O texto do artigo da constituição é claro e objetivo e não se deve acrescentar palavras, ou, requisitos extras que neles não existem.
Enfim, a questão é se o art. 84, XII, da CF pode ser executado já que esta determinação constitucional não fala em NENHUM dos pré requisitos colacionados no texto do autor.
Bom, se o autor fez uma análise tão apurada sobre o julgamento em si, não vi. Julgar atos praticados contra si, é constitucional e ético? Ou os Ministros ofendidos deveriam ter se dado por suspeitos?
Além disso, conforme o próprio autor destacou a motivação não pode ser analisada. Só que aí partiu para a análise dizendo ser analise da constitucionalidade, porém, o texto da CF só estabelece como regra que seja o ato praticado pela autoridade competente, e o foi, portanto, conforme farta jurisprudência, parece que, gostem ou não, como diria Moraes, o indulto/graça está no mundo jurídico e cabe ao STF apenas cumprir.
Acho que a Conjur deveria revisar melhor os artigos publicados na plataforma. Este artigo do indulto diz que o presidente não deveria usar fundamentação que confundisse a a concessão da graça com uma esfera recursal e transcreve um trecho da fundamentação do presidente. Ora, pergunto ao autor onde ele viu essa fundamentação sobre restrição da fundamentação na Lei. Não há. Ele cita tão somente uma doutrina como sua fonte. Doutrina agora é fonte primária do Direito?
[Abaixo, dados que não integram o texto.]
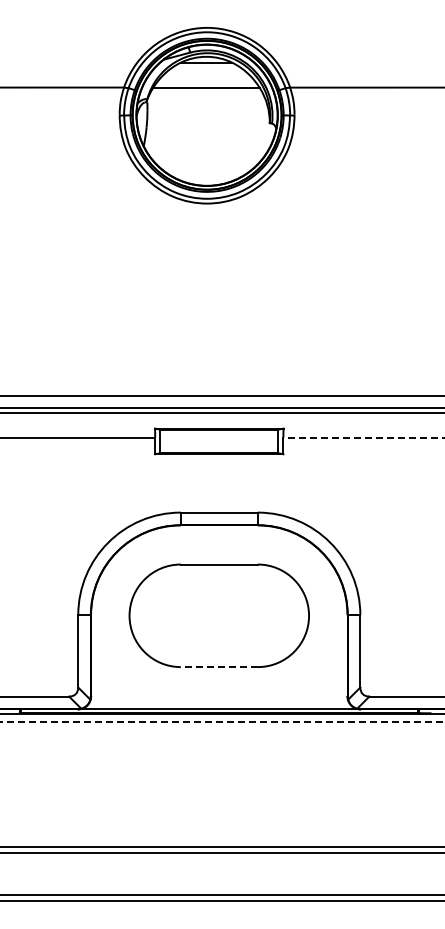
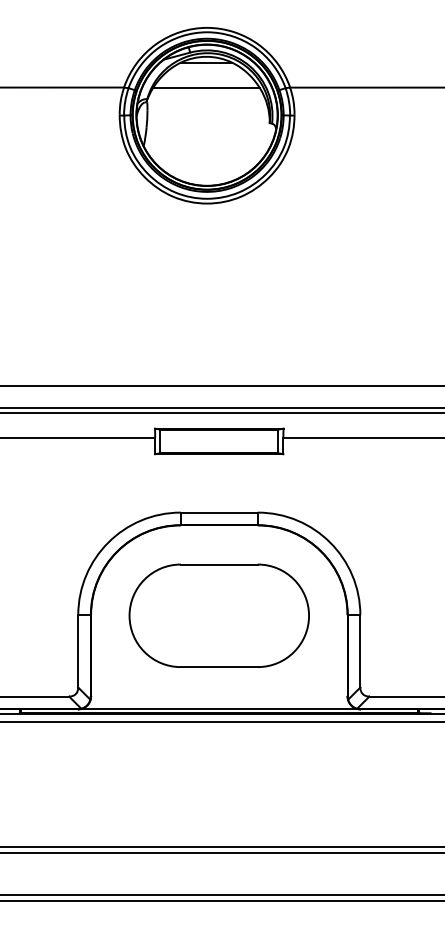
line at (221, 395) position: (221, 395) -> (221, 385)
line at (363, 437): dashed -> solid
line at (218, 667): dashed -> solid
line at (222, 721): dashed -> solid
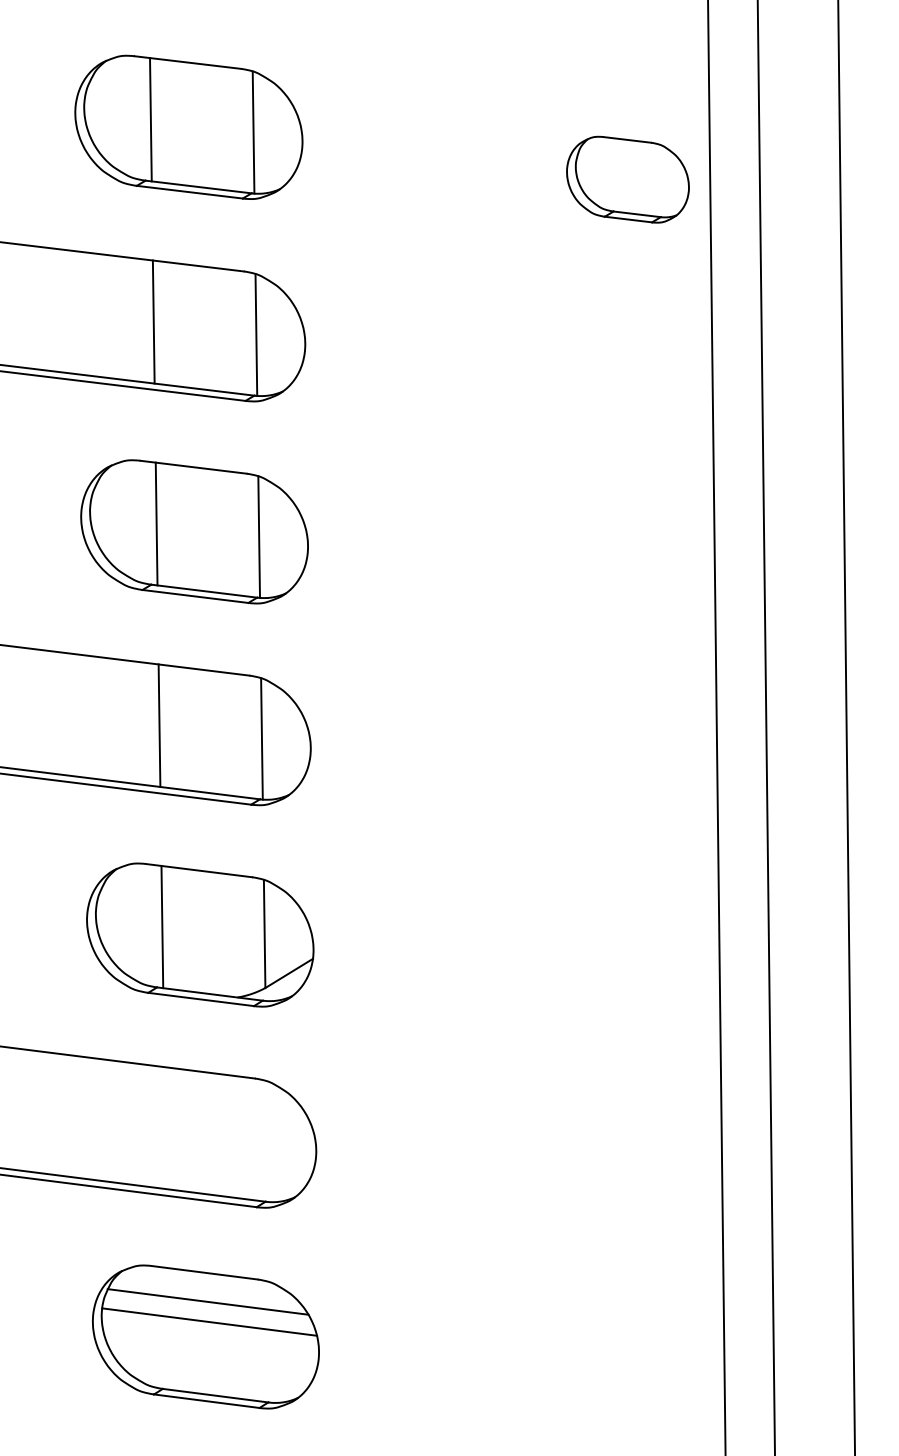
Tem o condão de restringir a fundamentação de uma prerrogativa constitucional exclusiva? E mais: o autor cita ainda a Lei de Execuções Penais como legislação específica aplicável ao caso. Ora meu senhor, a LEP é a legislação específica para o réu que, logicamente, já está em fase de execução. Em âmbito de processo penal, devemos, sim, aplicar o CPP, como foi feito. Parece que alguns juristas hodiernos têm colocado as fontes doutrinárias e jurisprudenciais acima da Lei como fonte do Direito. É exatamente o que faz o Judiciário, para legislar enviesadamente e praticar as arbitrariedades que tem cometido. Lembrem do que estudaram nas bases de suas cadeiras acadêmicas senhores: a fonte primária do Direito é a Lei! O Brasil adota o Direito Positivo! E, em se tratando de uma prerrogativa exclusiva tomada por um ocupante de cargo político eletivo, sem restrição de fundamentação dada pela Lei é de caráter discricionário, não há de se falar em vício por fundamentação ou desvio de finalidade. Péssimo artigo. Um desserviço aos leitores do Conjur que cheira, até mesmo, a ter viés ideológico. Falemos do Direito, e não o que achamos, por favor.